Amazonas registra redução de casos de meningite; saiba como detectar sinais da doença

Neste domingo (24), é comemorado Dia Mundial de Combate à Meningite

Foto: Reprodução/ Secom Amazonas

No Dia Mundial de Combate à Meningite (24), dados da Fundação de Vigilância em Saúde do Amazonas (FVS) mostram que os registros da doença no estado reduziram 16,12%, no comparativo do primeiro quadrimestre deste ano com o de 2021. Em 2021 foram registrados 31 casos, de janeiro a 14 de abril, enquanto neste ano, no mesmo período, foram registrados 26 casos.

A doença infecciosa é causada por vírus, bactérias ou fungos que atacam as membranas que envolvem e protegem o sistema nervoso. Ao detectar os sintomas, a orientação é buscar atendimento médico imediatamente.

Sintomas

Os sintomas das meningites virais, quadro mais leve da doença, assemelham-se aos da gripe e dos resfriados. A doença acomete principalmente as crianças que apresentam febre, dor de cabeça, um pouco de rigidez da nuca, falta de apetite e irritação.

A meningite bacteriana é mais grave e deve ser tratada desde o surgimento de sintomas, que incluem febre alta, mal-estar, vômitos, dor forte de cabeça e no pescoço, dificuldade para encostar o queixo no peito e, às vezes, manchas vermelhas espalhadas pelo corpo. Os sinais na pele demonstram que a inflamação está se alastrando rapidamente pelo sangue e o risco de infecção generalizada (sepse) aumenta. Nos bebês, a moleira fica elevada.

Infecção

A transmissão da doença ocorre pelo contato direto com secreções da boca, nariz ou faringe, e mais frequentemente por meio de espirro e tosse.

Após o diagnóstico de meningite com potencial epidêmico, como a meningocócica B e a causada pela Haemophilus influenzae b, o paciente deve ser isolado e realizar o tratamento com antibióticos específicos.

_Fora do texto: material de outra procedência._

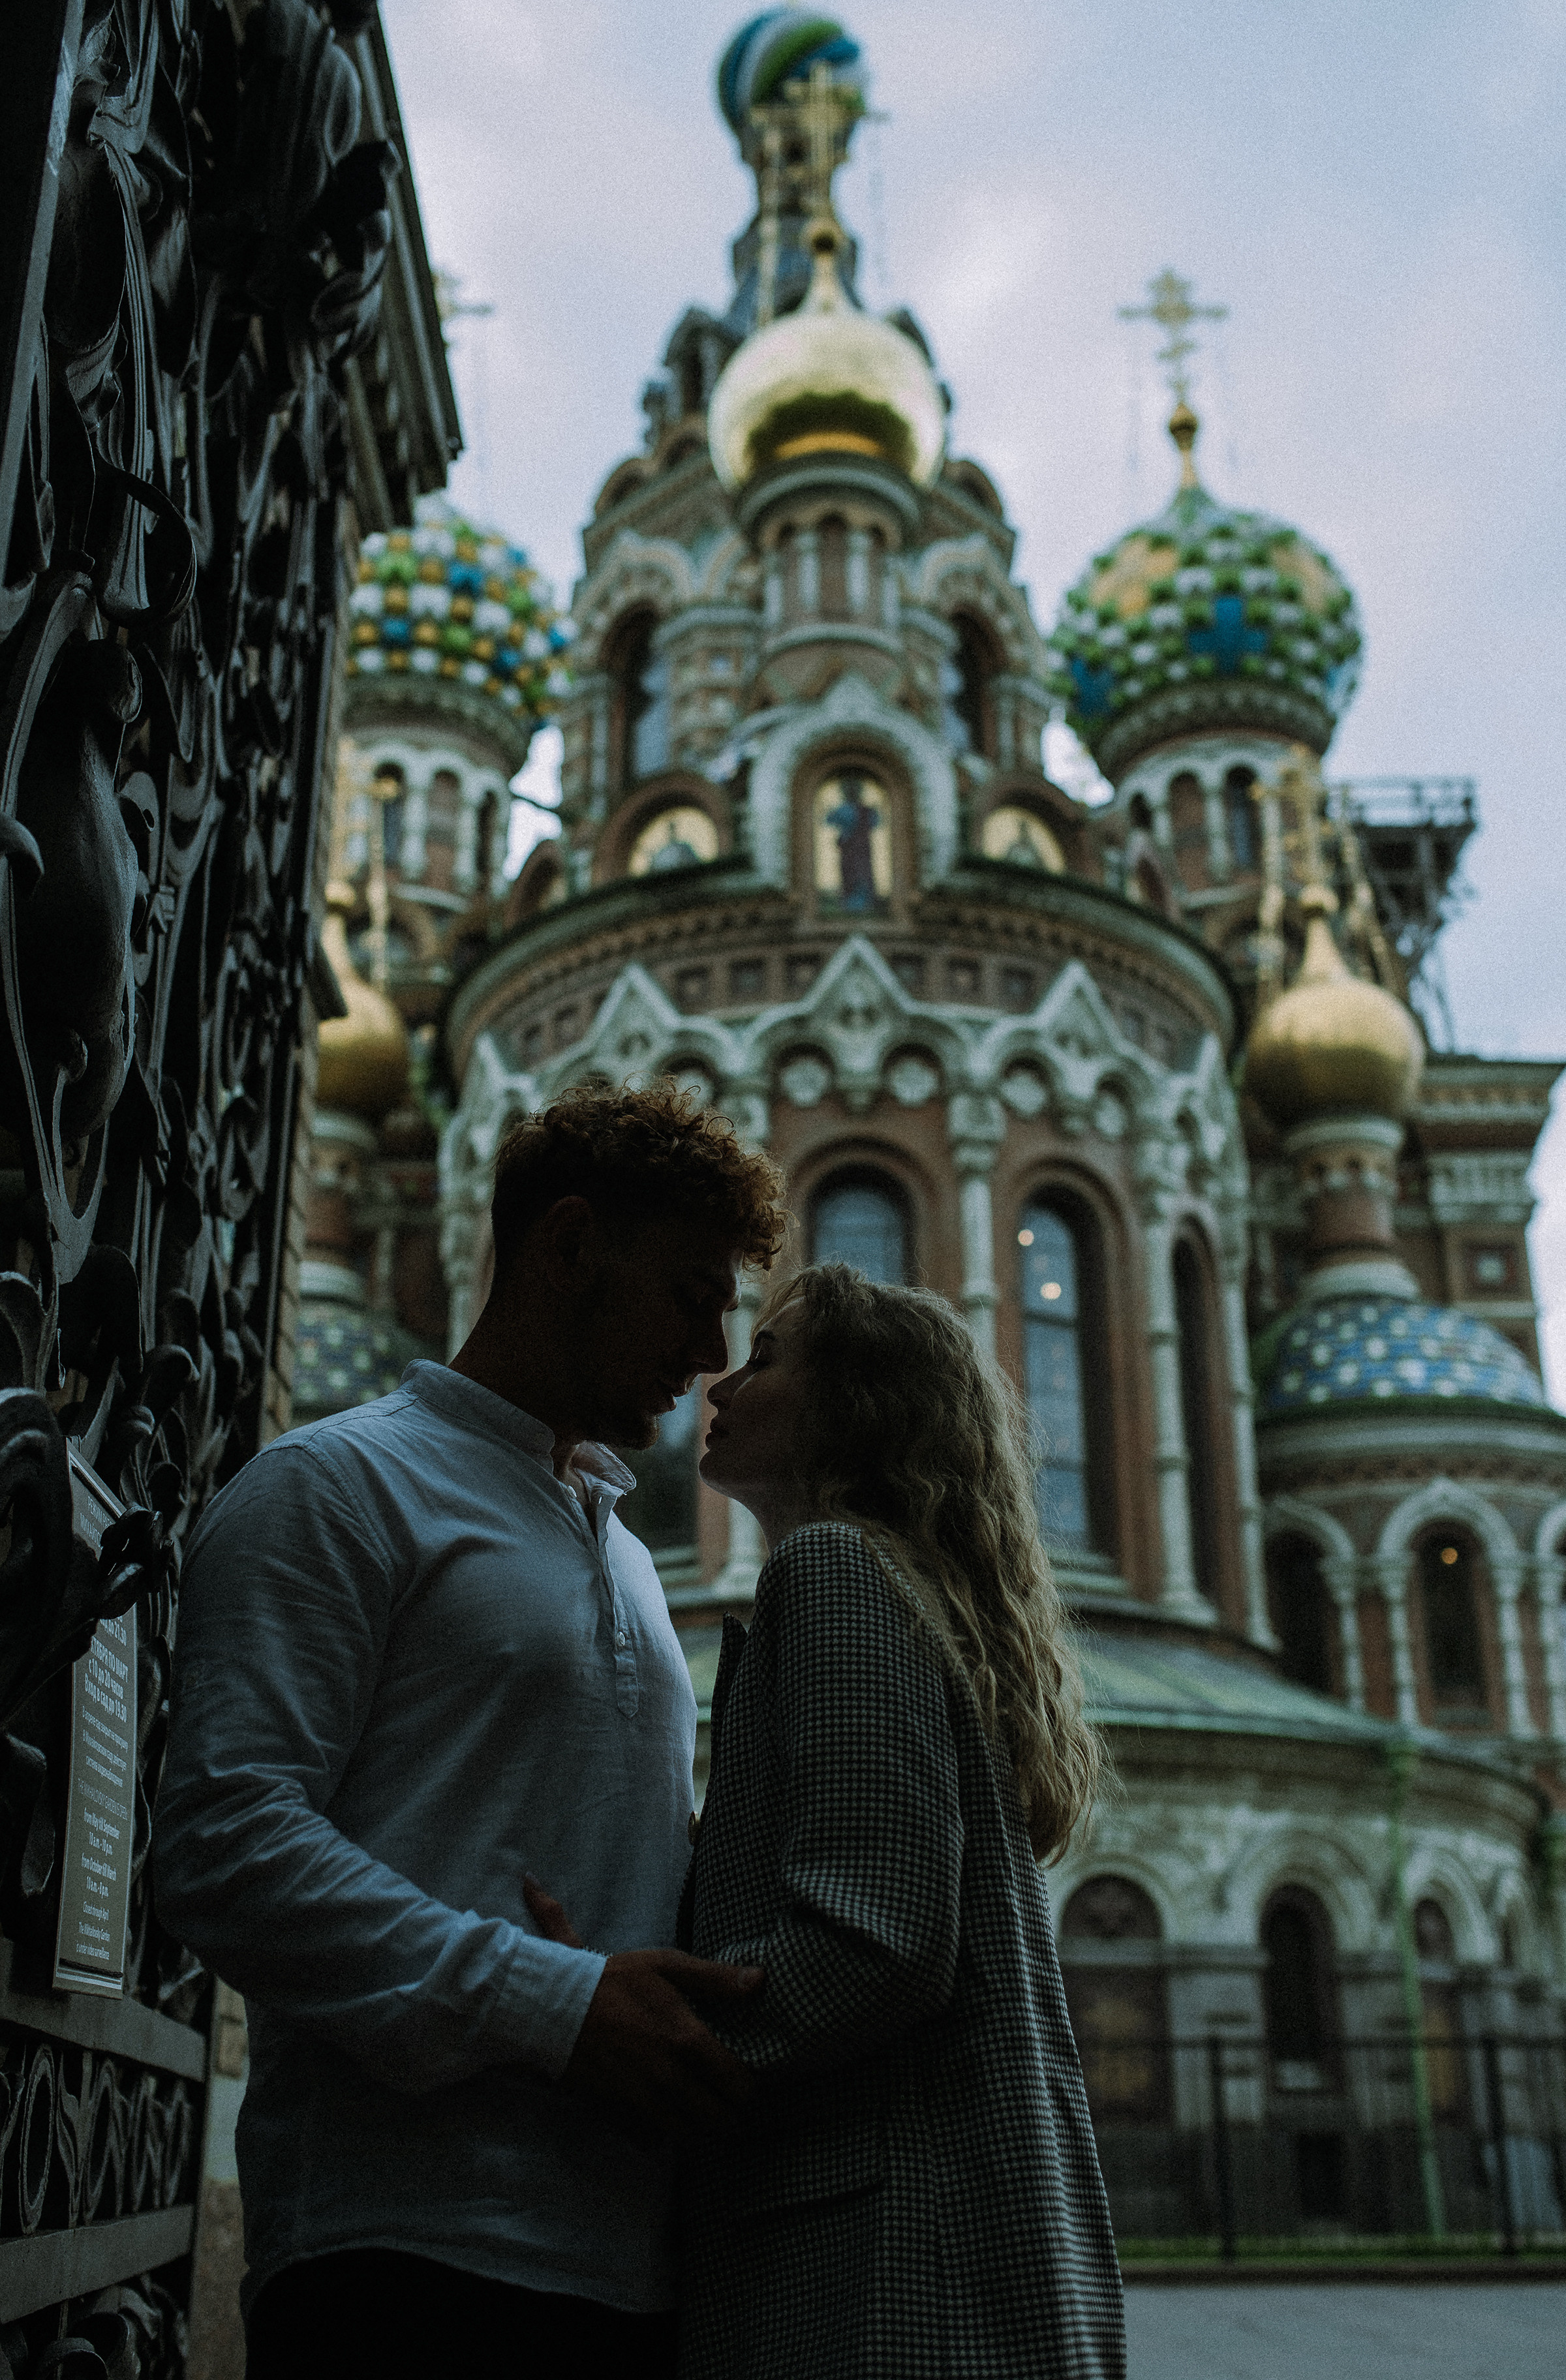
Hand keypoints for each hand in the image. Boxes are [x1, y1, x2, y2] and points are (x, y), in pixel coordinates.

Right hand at [525, 1875, 763, 2140]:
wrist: (556, 2007)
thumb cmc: (614, 1982)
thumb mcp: (666, 1966)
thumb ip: (716, 1978)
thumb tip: (761, 1981)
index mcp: (688, 2040)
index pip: (739, 2084)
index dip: (752, 2090)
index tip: (752, 2085)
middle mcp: (671, 2078)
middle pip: (720, 2119)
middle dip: (735, 2118)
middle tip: (739, 2110)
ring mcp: (645, 2099)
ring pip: (691, 2136)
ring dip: (708, 2133)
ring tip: (714, 2121)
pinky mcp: (621, 2111)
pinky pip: (657, 2139)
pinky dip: (671, 2137)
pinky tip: (677, 2122)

Neste caso, é realizada a notificação pela FVS-RCP e pela Vigilância Sanitária da Prefeitura de Manaus e, em seguida, uma equipe, de ambas as instituições, realiza o mapeamento identificando os contactantes e distribuindo medicamentos para profilaxia.

Prevenção

A mortalidade das meninges fica em torno entre 10 e 20% em alguns casos. Por essa razão, as medidas de diagnóstico, de contenção e controle devem ser rapidamente tomadas para evitar a disseminação, conforme o infectologista.

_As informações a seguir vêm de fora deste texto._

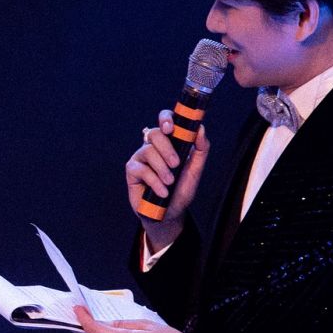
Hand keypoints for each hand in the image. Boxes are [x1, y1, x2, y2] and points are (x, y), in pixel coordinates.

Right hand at [127, 110, 208, 248]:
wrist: (170, 212)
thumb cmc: (181, 190)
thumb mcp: (196, 170)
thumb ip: (201, 149)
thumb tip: (200, 129)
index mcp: (169, 142)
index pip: (165, 121)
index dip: (165, 119)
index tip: (171, 128)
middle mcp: (153, 146)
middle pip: (154, 134)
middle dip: (166, 148)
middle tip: (176, 163)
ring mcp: (140, 157)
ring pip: (148, 151)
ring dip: (162, 168)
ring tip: (170, 182)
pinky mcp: (132, 171)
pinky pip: (142, 169)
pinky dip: (154, 181)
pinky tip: (162, 191)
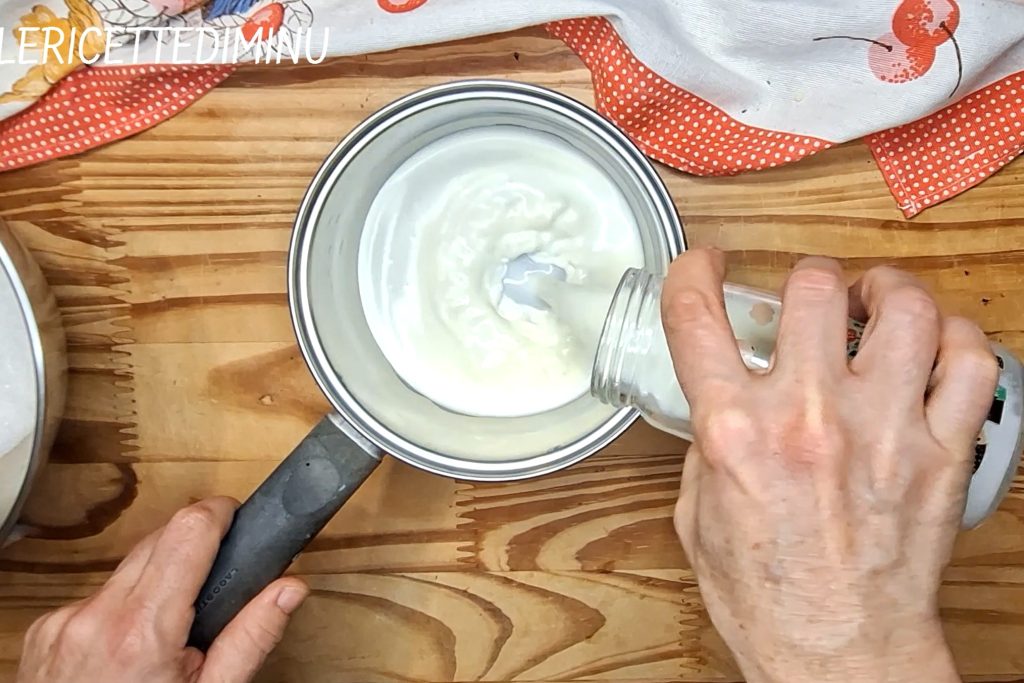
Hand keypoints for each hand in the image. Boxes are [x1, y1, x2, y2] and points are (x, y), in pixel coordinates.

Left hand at [17, 497, 308, 682]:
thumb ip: (251, 638)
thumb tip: (290, 590)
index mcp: (142, 632)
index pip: (188, 529)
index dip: (219, 514)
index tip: (234, 517)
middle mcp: (95, 618)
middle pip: (158, 540)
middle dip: (193, 554)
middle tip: (214, 594)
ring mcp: (64, 623)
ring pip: (127, 568)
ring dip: (156, 584)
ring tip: (170, 634)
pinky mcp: (46, 631)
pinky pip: (97, 596)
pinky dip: (121, 610)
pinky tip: (130, 648)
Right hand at [664, 249, 995, 682]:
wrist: (840, 657)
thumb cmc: (770, 600)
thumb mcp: (698, 519)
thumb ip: (708, 447)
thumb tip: (724, 404)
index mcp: (736, 433)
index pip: (697, 317)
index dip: (692, 269)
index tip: (703, 264)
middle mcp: (808, 419)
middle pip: (814, 287)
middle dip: (809, 277)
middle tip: (812, 294)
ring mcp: (883, 431)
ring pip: (904, 309)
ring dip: (886, 291)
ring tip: (877, 301)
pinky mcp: (940, 455)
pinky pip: (969, 363)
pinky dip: (954, 338)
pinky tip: (933, 344)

Para prevenir a meningite, é preciso manter a vacinação em dia; não compartilhar objetos de uso pessoal; reforçar os hábitos de higiene, lavando as mãos com frequência, especialmente antes das refeições; deixar os ambientes ventilados, se possível ensolarados, principalmente salas de aula, locais de trabalho e no transporte coletivo; e evitar locais com aglomeração de pessoas.

Imunização

Conforme dados do Programa Nacional de Imunização (PNI) no Amazonas, a cobertura vacinal da Meningococo C, no período de 2017 a 2021, é de 67,27%. A meta da cobertura vacinal no estado é de 95%.

A rede pública de saúde disponibiliza a vacina contra as formas mais graves da doença: meningite tipo C para crianças (1ª dose aos 3 meses; 2ª dose aos 5 meses; e reforço entre 12 meses e 4 anos) e adolescentes entre 12 e 13 anos (1ª); meningite por pneumococo (a proteção está contida na vacina Pneumo 10) para crianças (1ª dose aos 2 meses; 2ª dose aos 4 meses; e reforço entre 12 meses e 4 anos).

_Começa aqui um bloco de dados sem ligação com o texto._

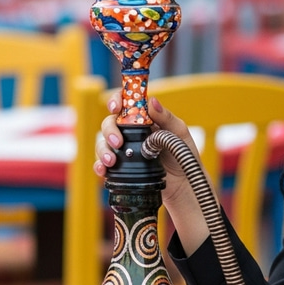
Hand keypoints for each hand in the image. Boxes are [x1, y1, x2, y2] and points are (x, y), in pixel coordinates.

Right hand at [94, 92, 211, 253]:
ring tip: (112, 161)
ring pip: (103, 143)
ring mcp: (125, 150)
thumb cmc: (184, 154)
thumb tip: (152, 101)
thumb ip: (166, 117)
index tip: (115, 107)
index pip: (126, 104)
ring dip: (102, 150)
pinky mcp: (122, 167)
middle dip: (109, 130)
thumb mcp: (179, 133)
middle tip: (118, 142)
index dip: (116, 101)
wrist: (184, 183)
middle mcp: (132, 133)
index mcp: (145, 120)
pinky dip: (99, 165)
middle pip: (110, 123)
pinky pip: (103, 163)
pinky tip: (103, 170)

Também são ofertadas no Sistema Único de Saúde (SUS) as vacinas contra meningite por Haemophilus influenzae (proteção presente na vacina Pentavalente): para crianças (1ª dose aos 2 meses; 2ª dose aos 4 meses; e 3ª dose aos 6 meses). A vacina contra meningite tuberculosa (a vacina BCG protege contra esse tipo da doença) é aplicada em crianças, ao nascer.

Os imunizantes são seguros, gratuitos e estão disponíveis nas Unidades Básicas de Saúde (UBSs), de responsabilidade das prefeituras municipais.